The petals of the Monkey-flowers are united into a corolla, which is frequently cut partly in half, or "two-lipped". This arrangement gives the blossoms an odd resemblance to little faces, as they peer up from their green bed. It required no great expenditure or imagination for a fanciful flower lover to liken them to the countenances of little simians, and thence, no doubt they derived their common name.

The Varied Thrush
(Ixoreus naevius)

By Don C. Fisher, Permanent Ranger

Among the uncommon birds of the park, perhaps the varied thrush is entitled to a place. The varied thrush is similar to the robin in size and shape, but it has a breast that is colored a deep orange trimmed with a black band. The appearance of the band suggests the existence of a collar. The back of the bird is a sort of slate color.

The varied thrush loves the deep shade of the hemlock forest and also dense fog and rainy weather. When the heavy snow drives this bird from its favorite haunts, it migrates south as far as Costa Rica for the winter.

The varied thrush's song has a clear flute-like tone sometimes characterized by a rather mournful sound. The sound is in keeping with the rather dismal choice of abode.

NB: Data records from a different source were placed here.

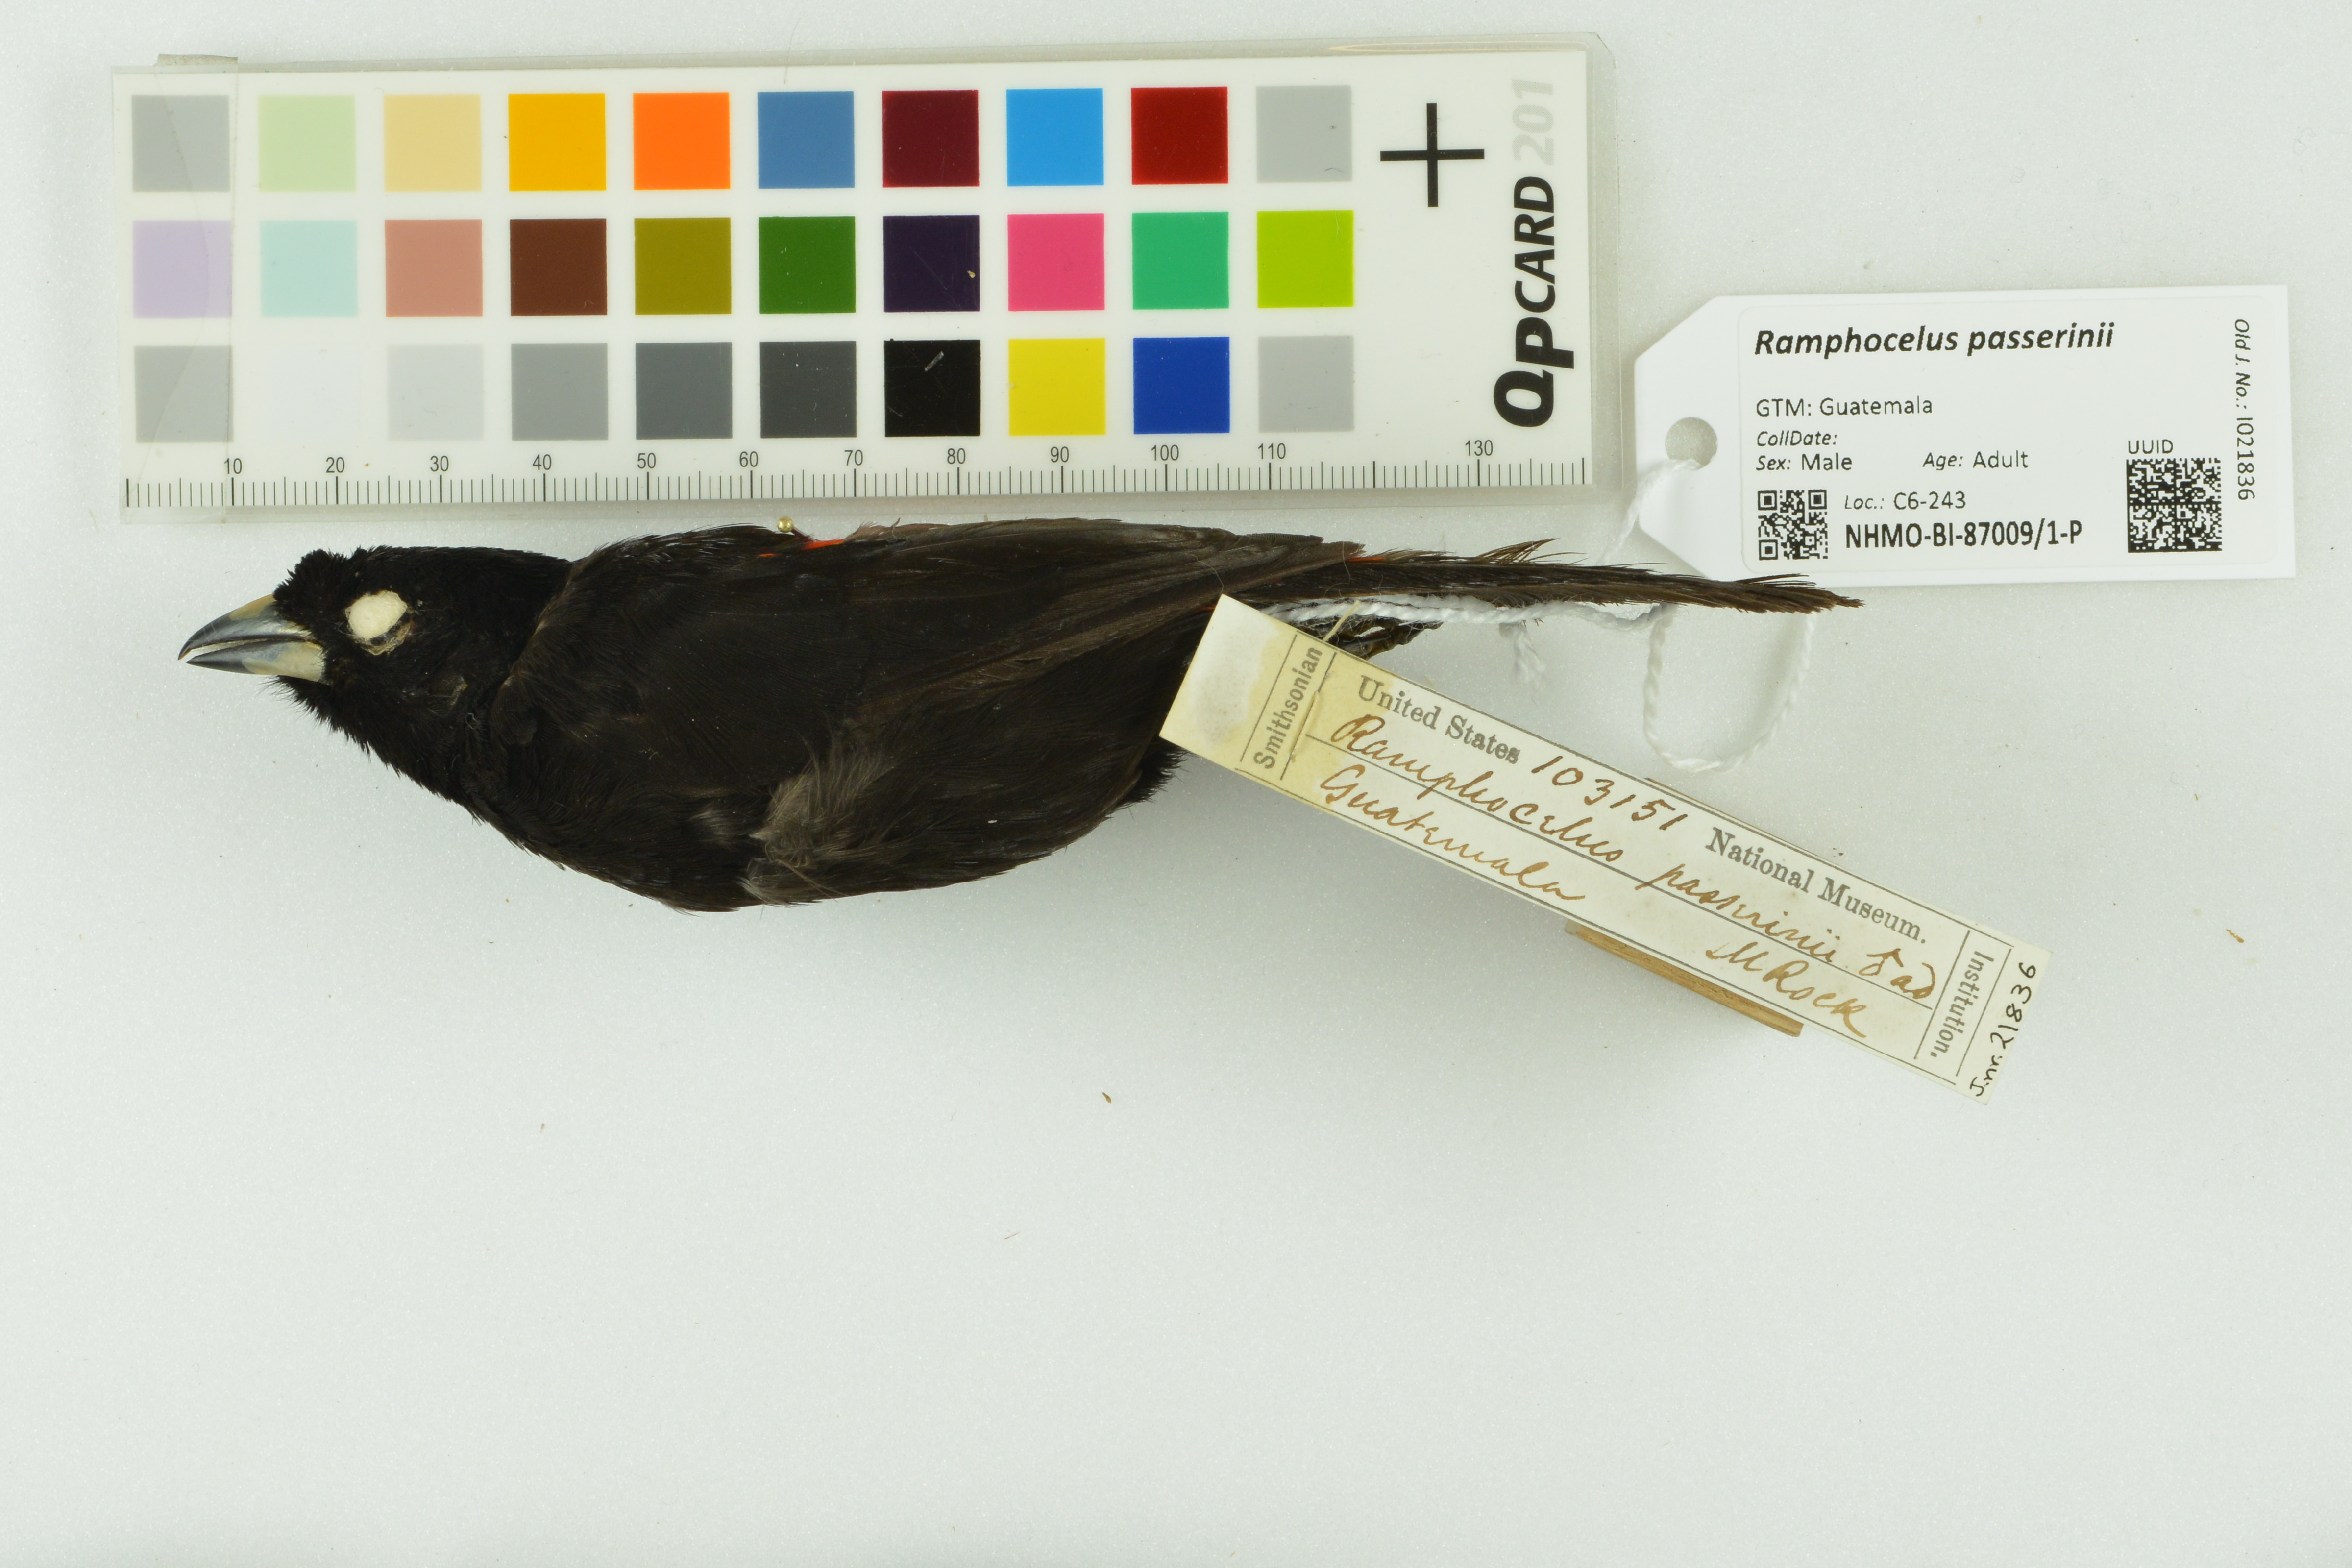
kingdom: Animalia
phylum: Chordata
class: Aves
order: Passeriformes
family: Thraupidae
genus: Ramphocelus
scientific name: Ramphocelus passerinii
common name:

The time of breeding for the varied thrush is late may and since the nest is built within the deep gloom of a forest, visitors seldom find the nesting place. It is said that this bird sometimes builds it nest on top of the old nest. This practice is also commonly followed by the robin. The varied thrush is found largely along the Pacific Coast from Southern Oregon to Alaska and while it is typically a western resident it has been found occasionally in the New England states.

A variety of names has been given to this bird. The names as suggested are Alaska robin, Oregon robin, Mountain robin, but the true name is varied thrush (Ixoreus naevius).